TGF-β is a multifunctional cytokine that plays an important role in the control of the immune system, regulating cell growth, proliferation, differentiation and apoptosis. TGF-β is also involved in the pathogenesis of cerebrovascular diseases. Evidence suggests that IFN-γ can modulate TGF-β activity in vitro and negatively regulate the TGF-β signalling pathway at wound sites in vivo (29). However, further studies are needed to assess whether there is crosstalk between the IFN-γ and TGF-β signalling pathways in various pathological conditions. In the current study, we observed that the TGF-β plasma level increased in the non-ELF-EMF group, but was unchanged in the group exposed to ELF-EMF (Fig. 4). The reported effects were opposite to those for IFN-γ; however, none of the changes were statistically significant.

Statistically significant increases in IL-1β (approximately 100%) and IL-2 (approximately 15%) plasma levels were observed after application of ELF-EMF treatment (Figs 2 and 3).

IL-2 is generally viewed as a pro-inflammatory cytokine, but its role in acute ischaemic stroke is not clear; little information is available on IL-2 in post-stroke patients. It is likely that, as with other pro-inflammatory cytokines, IL-2 works remarkably in the first phase after stroke, but its further increase may be destructive. Nayak et al. found a significant increase in plasma level of IL-2 in post-stroke patients in the hyperacute stage (0–24 h), compared with a healthy control group (35). This level gradually decreased with treatment at successive intervals: 48, 72, and 144 h in improved patients, compared to patients who have died. In addition, IL-2 has been shown to regulate the proliferation and survival of regulatory T cells (Tregs), which exert important neuroprotective effects in stroke (36).

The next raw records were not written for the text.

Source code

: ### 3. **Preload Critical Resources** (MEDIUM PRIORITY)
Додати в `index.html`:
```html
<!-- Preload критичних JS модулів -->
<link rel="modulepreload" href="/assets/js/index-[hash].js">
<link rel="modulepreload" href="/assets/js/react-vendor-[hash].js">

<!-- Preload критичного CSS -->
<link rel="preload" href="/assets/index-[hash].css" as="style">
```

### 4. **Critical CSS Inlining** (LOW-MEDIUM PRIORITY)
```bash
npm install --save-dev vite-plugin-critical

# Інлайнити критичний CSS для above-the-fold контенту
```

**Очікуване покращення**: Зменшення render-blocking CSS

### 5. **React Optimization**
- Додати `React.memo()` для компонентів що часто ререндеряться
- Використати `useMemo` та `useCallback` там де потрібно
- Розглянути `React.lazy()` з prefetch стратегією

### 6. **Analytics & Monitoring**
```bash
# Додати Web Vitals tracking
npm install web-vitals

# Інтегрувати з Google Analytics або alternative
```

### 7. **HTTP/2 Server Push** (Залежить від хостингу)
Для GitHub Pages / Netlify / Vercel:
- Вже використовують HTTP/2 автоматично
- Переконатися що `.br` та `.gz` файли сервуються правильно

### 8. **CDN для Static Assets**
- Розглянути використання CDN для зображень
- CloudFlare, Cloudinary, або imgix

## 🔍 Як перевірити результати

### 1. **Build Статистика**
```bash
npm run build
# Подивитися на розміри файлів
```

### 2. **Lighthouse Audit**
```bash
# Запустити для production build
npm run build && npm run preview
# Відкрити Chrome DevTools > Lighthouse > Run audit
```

The current study showed, for the first time, that ELF-EMF treatment not only increased IL-1β concentration, but also increased IL-1β mRNA expression in vivo in humans (Fig. 1). This result should be interpreted taking into account the complex effects of this cytokine, and especially its role in acute inflammation and tissue repair. IL-1β is responsible for a broad spectrum of immune and inflammatory responses, induces T-cell and B-cell activation, and consequently the synthesis of other pro-inflammatory cytokines (such as IFN-γ, IL-6 and TNF) and antibody production. IL-1β is widely considered as a constitutive factor in the brain; its expression declines to low levels in the normal adult and increases markedly after injury (37).

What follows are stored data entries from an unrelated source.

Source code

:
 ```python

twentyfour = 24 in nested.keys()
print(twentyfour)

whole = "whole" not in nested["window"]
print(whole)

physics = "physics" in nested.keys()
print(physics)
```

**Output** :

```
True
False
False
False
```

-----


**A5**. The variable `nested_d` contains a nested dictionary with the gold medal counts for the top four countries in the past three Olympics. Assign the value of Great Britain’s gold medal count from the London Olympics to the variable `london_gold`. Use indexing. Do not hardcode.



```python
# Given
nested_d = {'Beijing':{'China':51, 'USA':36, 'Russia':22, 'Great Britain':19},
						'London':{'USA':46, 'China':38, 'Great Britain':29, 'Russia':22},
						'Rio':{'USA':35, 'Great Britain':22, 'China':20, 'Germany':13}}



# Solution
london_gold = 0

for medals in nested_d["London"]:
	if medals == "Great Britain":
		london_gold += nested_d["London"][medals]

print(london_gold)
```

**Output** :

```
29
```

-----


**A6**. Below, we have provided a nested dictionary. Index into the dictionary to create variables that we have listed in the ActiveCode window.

It is well documented that ELF-EMF treatment reduces the inflammatory response in many pathological conditions, and thereby improves the condition and function of a variety of tissues. EMF has also been shown to modulate an inflammatory cytokine after traumatic brain injury in rats. Electromagnetic pulse (EMP) treatment attenuated IL-1β levels up to 10-fold in cerebrospinal fluid (CSF) within 6 h after initial injury and also significantly suppressed IL-1β within 17–24 h after penetrating injury (38). Indeed, some studies have reported a positive correlation between IL-1β and BDNF levels, demonstrating that this interleukin is able to modulate pro-survival BDNF signalling (39). Furthermore, some cytokines, such as IL-1 and IL-6, are known to improve neuronal survival in stressed cellular paradigms (40). The increase in IL-1β expression reported in this study may be a response to ELF-EMF stimulation and, in light of the previous research discussed above, it can be hypothesized that a neuroprotective role of this cytokine might be attributable to IL-1β-dependent regulation of neurotrophic factors. However, further research is needed to verify this hypothesis.

ACKNOWLEDGEMENTS

This study was supported by the Department of General Biochemistry, Faculty of Biology and Environmental Protection, University of Lodz, Lodz, Poland (number 506/1136).

The authors have no conflicts of interest to declare.